Instead, most of us living outside the greater Houston area feel a kind of neutral respect for the team, despite their enviable narrative momentum: They’re plucky upstarts! Their quarterback lost part of his ear earlier this season after an illegal hit and is bizarrely thin! Somehow, still, the Texans do not have a great personality, despite the existence of J.J. Watt, and his ability to do this:
It’s partly the Cowboys’ fault. Sharing a state, even a big one, with a bunch of guys who cling to the nickname “America’s Team” means that the most obvious location-based role available—a spurs-wearing badass with baseless swagger—has already been snatched up. Which leaves them to play the underdog. It’s not a bad role, but it suits this 5-1 team badly. Underdogs do not start week six as one of two remaining undefeated teams in the NFL.
Or do they?
Both the easy divisional clinch in 2011 and their similarly impressive performance this year start to seem more dubious the closer you look at the teams they’ve played along the way. The AFC South hasn’t always been a weak division, but it certainly is now. The Texans’ three divisional rivals are all under .500 for the season (the Colts, at 2-3, are their closest competition). The division as a whole has one Super Bowl to its name. Two of the five teams the Texans beat in the opening weeks—the Dolphins and the Jaguars—had losing seasons last year; of the remaining three, only one did better than break even (the Titans, who finished 2011 at 9-7), and only one made the playoffs (the 8-8 Broncos, on a wing and Tim Tebow’s prayer).

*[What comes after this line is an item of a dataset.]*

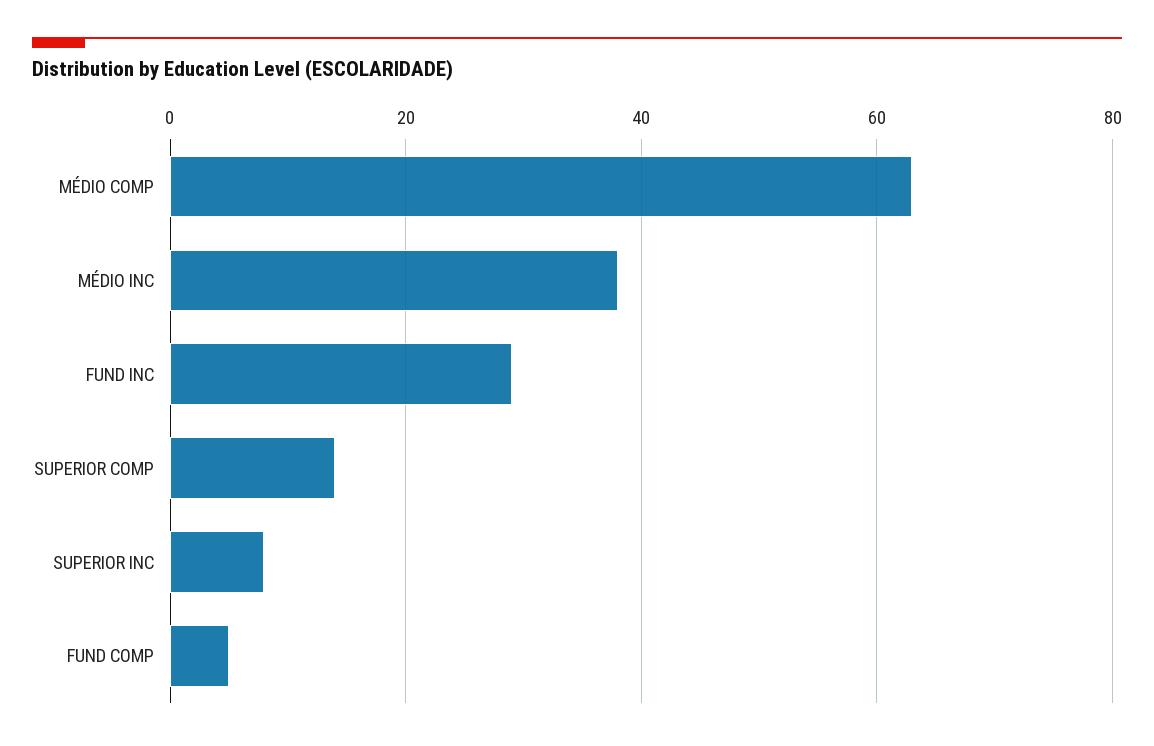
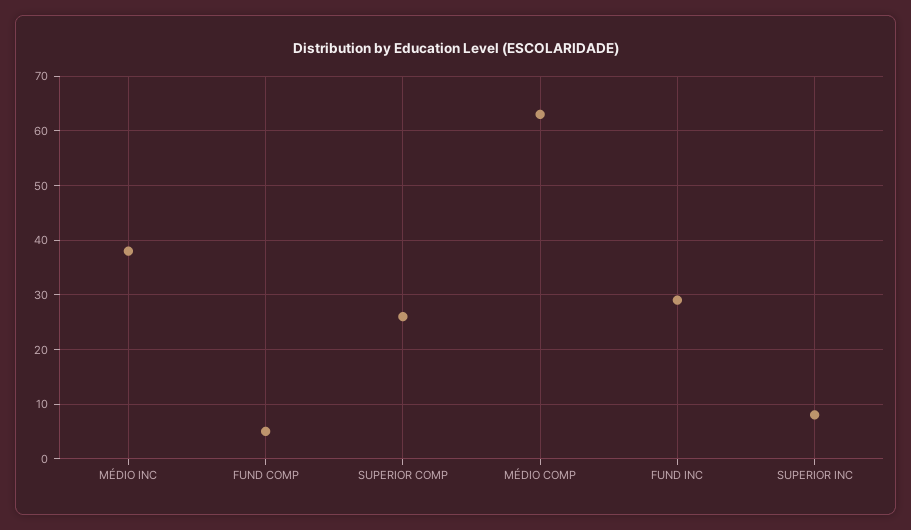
SUPERIOR COMP: 15 -> 25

After Sunday’s defeat at home to the Packers, the Texans, who are just a decade old and hadn’t had a winning season before 2011, are ripe for reevaluation. Did they suddenly get very good, or did everyone around them suddenly get very bad?
The answer is equivocal: It’s a little bit of both. It certainly helps the Texans’ chances that no quarterback in their own division is likely to throw for six touchdowns against them. But it’s also true that the Texans weren’t at full strength last Sunday; the usually dazzling cornerback Johnathan Joseph played through a groin injury, which perhaps explains how Jordy Nelson, who has had two under-30-yard games this season, beat him on three TDs. And Watt did manage to break through the creaky Green Bay offensive line for two sacks.
What seems definitely true is that the Texans are more Texan—which is to say American; Bob Ryan was more right than he imagined when he coined the Cowboys’ nickname—than you might at first assume. Their history is brief enough that their dominance is both confusing and worthy of grudging praise. They beat up on weaker opponents. They have no traditions, so they create inexplicable new ones: For his first playoff game, Foster shaved the team’s logo into his hair. In the pioneer tradition, they settled in a faraway land about which reports were decidedly mixed—Houston’s previous team, the Oilers, abandoned the city for Tennessee in part because of a lack of fan enthusiasm; during their last season, they played in front of crowds of less than 20,000, crowds so quiet it was possible to hear on-field conversations in the bleachers—and made it the place everyone wanted to be. Tickets were going for up to $1,350 on Stubhub before the game, and the announced attendance, 71,702, was a regular season record. And just maybe, like America, they’re secret underdogs: all superficial success hiding a rotten core.
The Texans—along with their fans—have also, of late, been doing some of the cocky posturing usually associated with that other Texas football team. In a live chat on SB Nation’s Battle Red Blog, one writer, disappointed with how the game was going, piped in to comment, “I forgot what if feels like to not immediately annihilate your opponent. I don’t like playing good teams.”
And on the field, Watt, who may indeed be permanently transforming the role of the defensive lineman but still needs to learn some manners, mimed tossing Aaron Rodgers’ championship belt aside after each of his sacks:
The fact that the Texans were down by at least a touchdown both times makes the whole business even more unattractive—though I do think Aaron Rodgers is due some karmic comeuppance for those awful State Farm “Discount Double Check” commercials.
America is OK with a certain amount of swagger, but only on a winner, as Rex Ryan for one well knows. If the Texans want to be America’s team, beloved by their country and not just a reflection of some of its primal impulses, they’re going to have to keep winning—hopefully by forcibly injecting some charisma into the pointy-headed Matt Schaub; even bland-as-dry-toast Alex Smith has a genuinely unhinged coach and years of failure to endear him to us. Because Watt’s finger-wag aside, statistics have proven that defenses don’t win Super Bowls.
I’m rooting for Connor Barwin to become a folk hero, though first he needs to learn to stop leaping onto his teammates’ backs in a futile attempt to block a field goal. That move, while an admirable display of American ingenuity—making showy, costly mistakes is another thing that the Texans have in common with this country—is also illegal.